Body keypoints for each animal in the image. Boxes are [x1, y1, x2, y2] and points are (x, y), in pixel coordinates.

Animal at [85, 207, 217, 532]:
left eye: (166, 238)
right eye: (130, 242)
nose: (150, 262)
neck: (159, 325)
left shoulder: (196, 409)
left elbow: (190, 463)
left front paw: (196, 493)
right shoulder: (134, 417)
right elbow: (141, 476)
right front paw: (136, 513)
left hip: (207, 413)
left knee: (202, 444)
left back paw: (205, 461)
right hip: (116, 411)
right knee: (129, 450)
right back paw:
++++
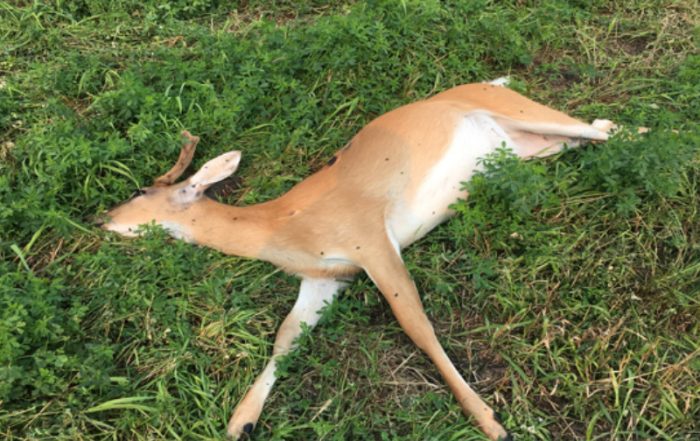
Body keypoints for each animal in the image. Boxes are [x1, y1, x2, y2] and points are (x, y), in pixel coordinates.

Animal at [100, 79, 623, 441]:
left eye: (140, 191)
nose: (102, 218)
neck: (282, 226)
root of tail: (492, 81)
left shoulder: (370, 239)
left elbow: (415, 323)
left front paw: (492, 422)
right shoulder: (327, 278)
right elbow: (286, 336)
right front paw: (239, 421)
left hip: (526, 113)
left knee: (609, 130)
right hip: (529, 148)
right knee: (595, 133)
++++
Wherever the word "shoulder" occurs in a line of the listing, copy that line.

left shoulder: (196, 409)
right shoulder: (134, 417)
left shoulder: (370, 239)
right shoulder: (327, 278)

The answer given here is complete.